● Passage
## start

After that backups started working and more importantly it started clearing wal files.

I have no idea why this happened. I had in fact deployed three identical clusters, testing, staging and prod, and this only happened on staging. For some reason the initial backup job wouldn't start and it gave this error;

ERROR: [055]: unable to load info file '/zorgo-staging/postgres-operator/cip/backup/db/backup.info' or '/zorgo-staging/postgres-operator/cip/backup/db/backup.  info.copy':
       FileMissingError: unable to open missing file '/zorgo-staging/postgres-operator/cip/backup/db/backup.info' for read
       FileMissingError: unable to open missing file '/zorgo-staging/postgres-operator/cip/backup/db/backup.info.copy' for read
       HINT: backup.info cannot be opened and is required to perform a backup.
       HINT: has a stanza-create been performed?

So somewhere it just forgot to do stanza-create for some reason. The only cause I can imagine is that my s3 creds were actually formatted wrong when the clusters were first created. So they were unusable, contained an @ sign by mistake.

I solved that easily in testing and prod by just removing the @ sign, but apparently that wasn't enough for staging. So maybe that explains why stanza-create was never run again on staging.

## end

● Direction A
Reproduce the backup troubleshooting post word for word, everything from "ERROR: [055]: unable" down to "stanza-create been performed?".
● Direction B
Continue the post about the failed staging backups, picking up right after its final sentence.

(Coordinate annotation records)
## start

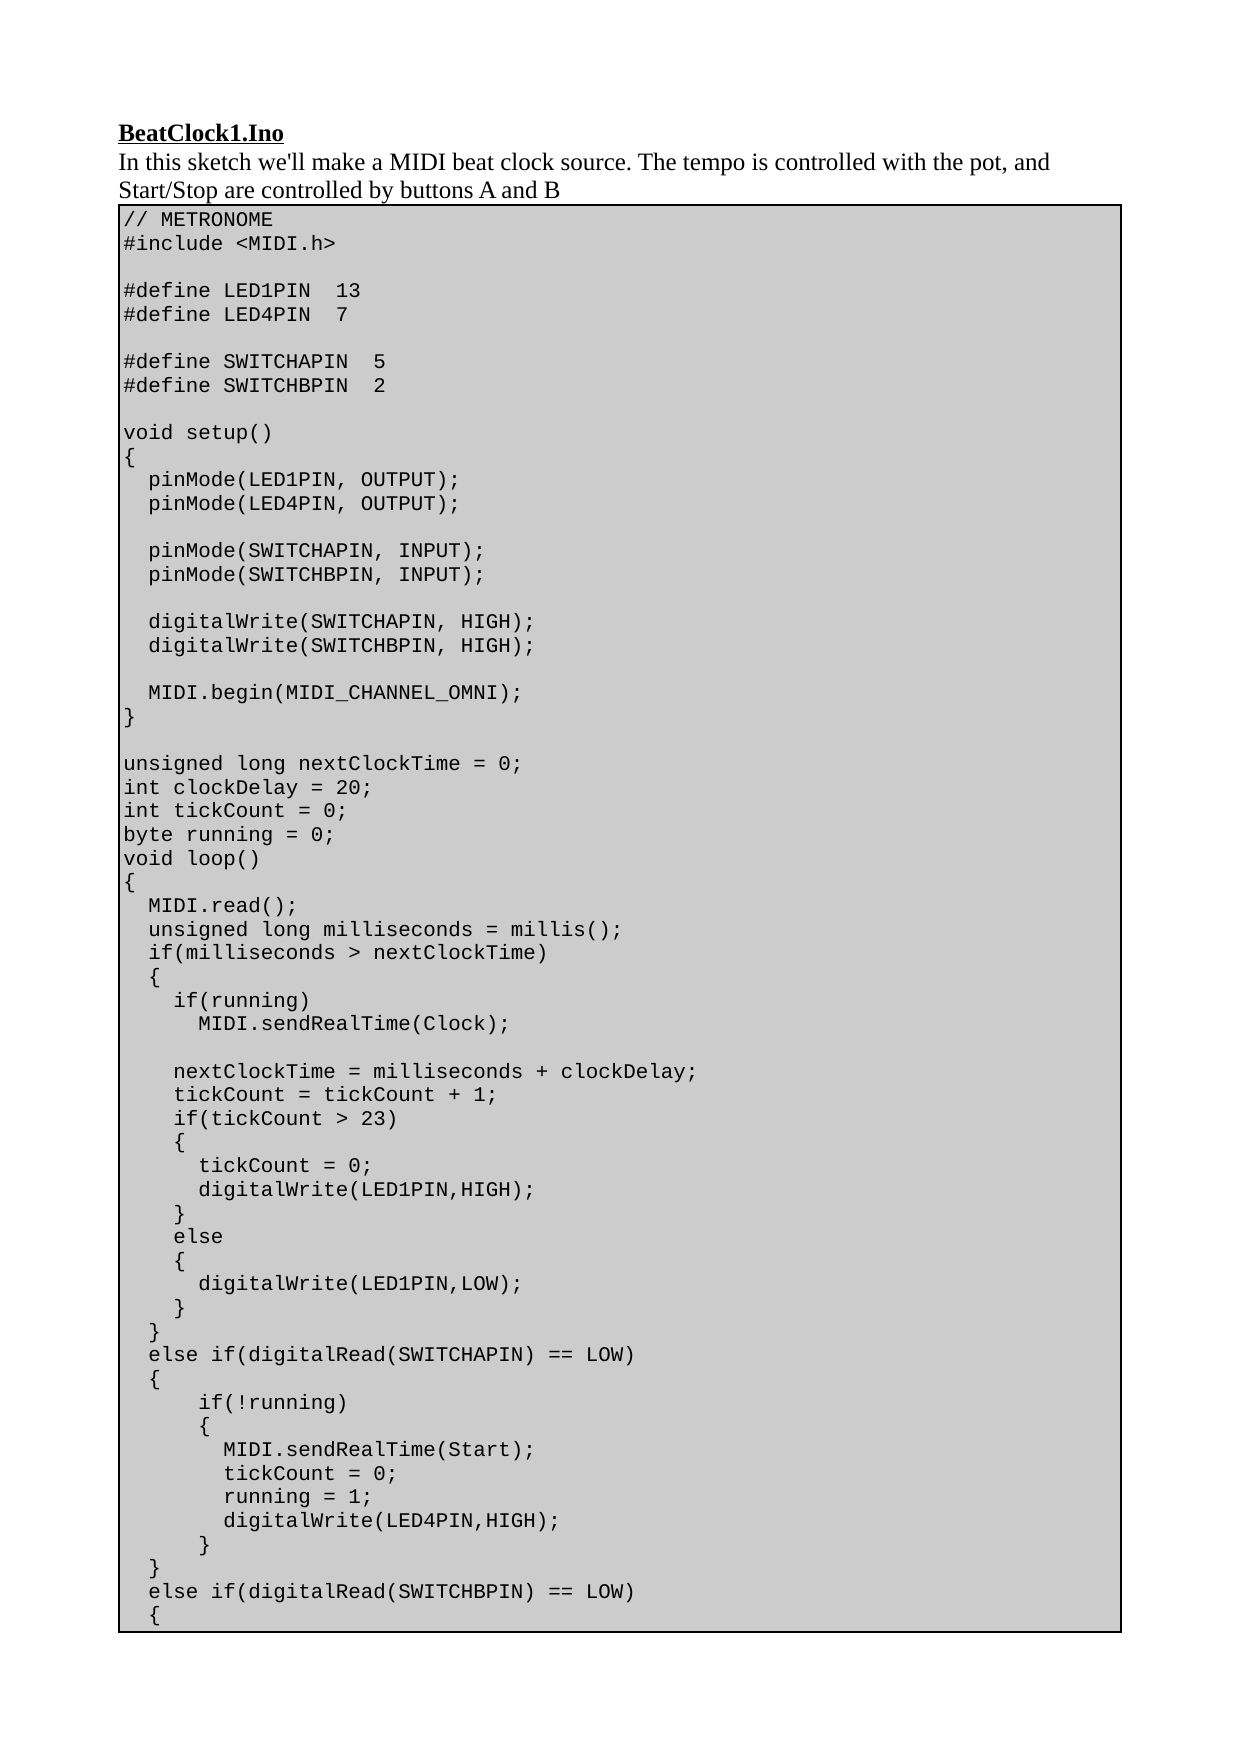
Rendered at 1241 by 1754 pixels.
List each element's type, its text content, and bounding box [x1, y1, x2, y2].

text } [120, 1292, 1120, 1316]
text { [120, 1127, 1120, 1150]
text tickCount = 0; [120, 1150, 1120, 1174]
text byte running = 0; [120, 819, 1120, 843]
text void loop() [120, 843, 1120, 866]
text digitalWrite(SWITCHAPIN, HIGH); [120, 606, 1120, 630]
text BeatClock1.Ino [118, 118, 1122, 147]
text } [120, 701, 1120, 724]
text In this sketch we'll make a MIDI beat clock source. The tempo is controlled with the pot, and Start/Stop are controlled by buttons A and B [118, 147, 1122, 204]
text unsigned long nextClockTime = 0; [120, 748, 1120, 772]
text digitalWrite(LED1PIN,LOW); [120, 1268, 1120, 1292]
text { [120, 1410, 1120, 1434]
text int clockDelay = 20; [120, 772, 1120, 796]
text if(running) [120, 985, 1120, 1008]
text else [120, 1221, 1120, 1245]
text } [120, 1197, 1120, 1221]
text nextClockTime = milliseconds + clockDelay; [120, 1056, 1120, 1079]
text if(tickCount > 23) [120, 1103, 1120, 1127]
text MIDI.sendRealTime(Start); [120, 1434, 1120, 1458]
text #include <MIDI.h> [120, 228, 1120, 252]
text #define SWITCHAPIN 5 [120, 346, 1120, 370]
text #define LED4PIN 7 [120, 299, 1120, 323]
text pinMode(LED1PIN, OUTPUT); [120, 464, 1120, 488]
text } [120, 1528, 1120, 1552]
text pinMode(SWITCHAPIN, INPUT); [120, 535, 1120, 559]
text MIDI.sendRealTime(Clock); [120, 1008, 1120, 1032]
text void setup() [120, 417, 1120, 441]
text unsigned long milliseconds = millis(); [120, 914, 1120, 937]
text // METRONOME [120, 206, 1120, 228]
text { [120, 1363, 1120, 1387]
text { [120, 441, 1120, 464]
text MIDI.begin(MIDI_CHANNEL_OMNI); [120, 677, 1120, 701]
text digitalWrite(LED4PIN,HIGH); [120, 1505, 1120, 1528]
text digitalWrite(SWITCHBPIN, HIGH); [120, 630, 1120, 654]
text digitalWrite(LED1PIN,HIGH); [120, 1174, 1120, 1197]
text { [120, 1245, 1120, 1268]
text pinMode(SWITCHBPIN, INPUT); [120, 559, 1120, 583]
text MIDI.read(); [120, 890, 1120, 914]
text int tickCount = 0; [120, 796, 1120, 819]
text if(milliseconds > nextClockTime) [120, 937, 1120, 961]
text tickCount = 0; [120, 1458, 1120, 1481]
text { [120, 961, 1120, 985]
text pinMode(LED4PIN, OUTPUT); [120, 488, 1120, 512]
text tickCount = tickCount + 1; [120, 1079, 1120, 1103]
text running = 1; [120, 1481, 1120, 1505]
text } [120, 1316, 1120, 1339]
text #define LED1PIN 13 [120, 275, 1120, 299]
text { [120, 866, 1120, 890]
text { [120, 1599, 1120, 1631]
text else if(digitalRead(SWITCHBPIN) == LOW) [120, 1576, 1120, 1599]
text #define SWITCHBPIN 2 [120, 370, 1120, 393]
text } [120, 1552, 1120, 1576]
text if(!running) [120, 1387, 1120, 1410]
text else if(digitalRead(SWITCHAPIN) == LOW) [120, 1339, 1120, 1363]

## end
## start

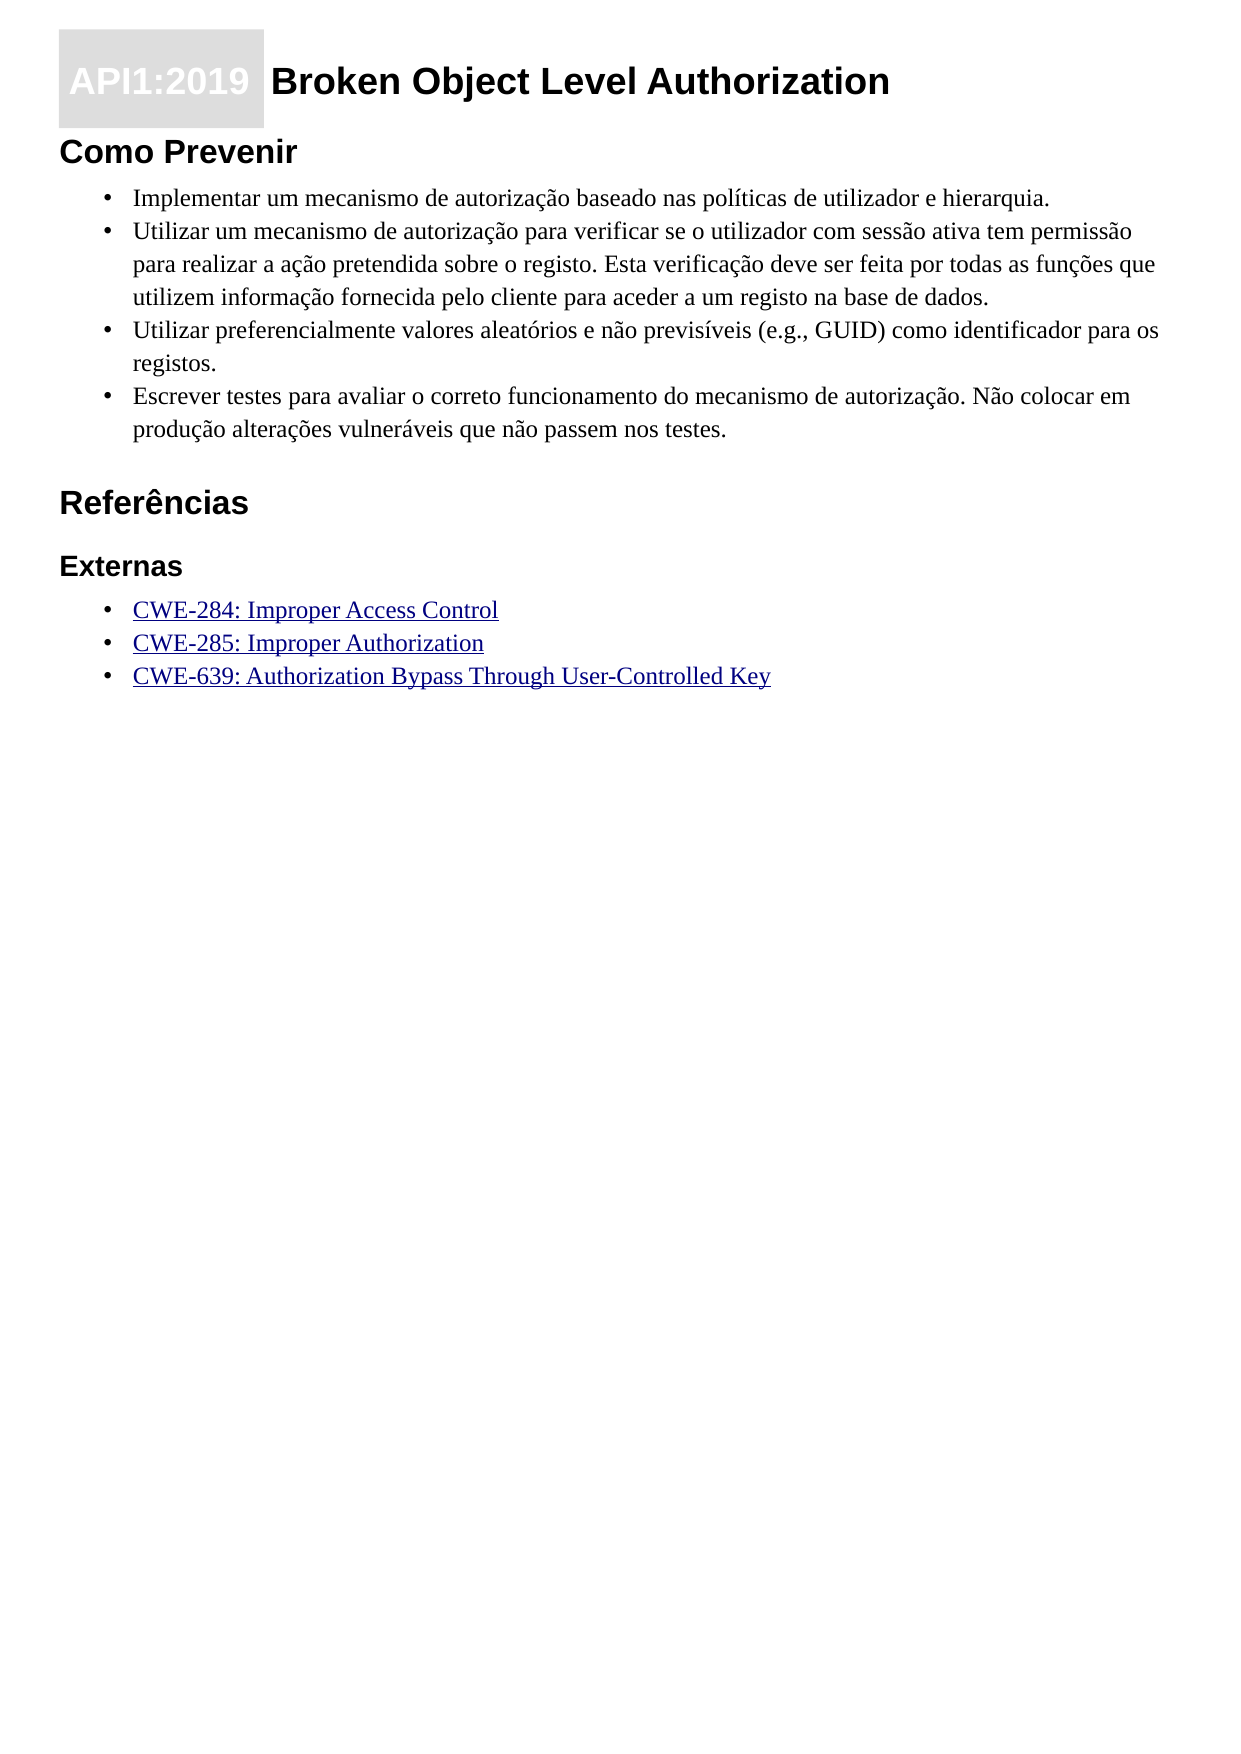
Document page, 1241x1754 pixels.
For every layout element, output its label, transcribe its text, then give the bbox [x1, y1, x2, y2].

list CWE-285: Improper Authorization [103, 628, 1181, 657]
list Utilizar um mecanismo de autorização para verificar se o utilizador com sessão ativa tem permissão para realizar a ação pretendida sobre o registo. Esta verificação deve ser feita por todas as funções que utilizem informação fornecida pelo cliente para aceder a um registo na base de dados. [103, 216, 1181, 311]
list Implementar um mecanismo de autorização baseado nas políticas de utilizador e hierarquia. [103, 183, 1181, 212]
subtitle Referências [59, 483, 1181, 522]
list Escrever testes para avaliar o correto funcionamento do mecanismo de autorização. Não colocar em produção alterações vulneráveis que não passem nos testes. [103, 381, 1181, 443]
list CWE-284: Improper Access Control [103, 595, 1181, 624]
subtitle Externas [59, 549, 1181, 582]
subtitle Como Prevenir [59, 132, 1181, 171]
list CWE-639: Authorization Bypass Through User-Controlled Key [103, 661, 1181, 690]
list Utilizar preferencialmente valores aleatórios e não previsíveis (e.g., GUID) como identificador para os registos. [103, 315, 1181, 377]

## end

● Exercise output A
ERROR: [055]: unable to load info file '/zorgo-staging/postgres-operator/cip/backup/db/backup.info' or '/zorgo-staging/postgres-operator/cip/backup/db/backup.  info.copy':
       FileMissingError: unable to open missing file '/zorgo-staging/postgres-operator/cip/backup/db/backup.info' for read
       FileMissingError: unable to open missing file '/zorgo-staging/postgres-operator/cip/backup/db/backup.info.copy' for read
       HINT: backup.info cannot be opened and is required to perform a backup.
       HINT: has a stanza-create been performed?

● Exercise output B
stemid avatar Feb 21 '22 11:02 stemid

I'm running into this same issue in PGO 5.2.1 and current pg14 (or 12)

I get ERROR: [047]: unable to create path '/var/lib/pgbackrest/archive': [30] Read-only file system both from k8s events from pgo, as well as if I try to run @stemid 's command from the primary.

Since that directory is read only in other working clusters, I'm forced to conclude that I'm missing config or env that would... probably point it over to /backrestrepo/ ? (or maybe /pgdata/pgbackrest

jaredkipe avatar Dec 15 '22 20:12 jaredkipe

I found the issue, my pgo-s3-creds config had two 'repos' in it...

[global]
repo1-something: something
repo2-something: something

This was because I was restoring it from S3 and the old db was configured with S3 as repo2, and my datasource used it...

Anyway, long story short, I didn't have any config for repo2 in the cluster definition and this must either abort out the config generation itself, or the config it creates is not picked up (or even commented on ) by pgbackrest.

I bet a lot of the other issues I'm seeing are also from similarly mis-configured pieces.... (I mean, someone could edit this secret and just make backups stop dead)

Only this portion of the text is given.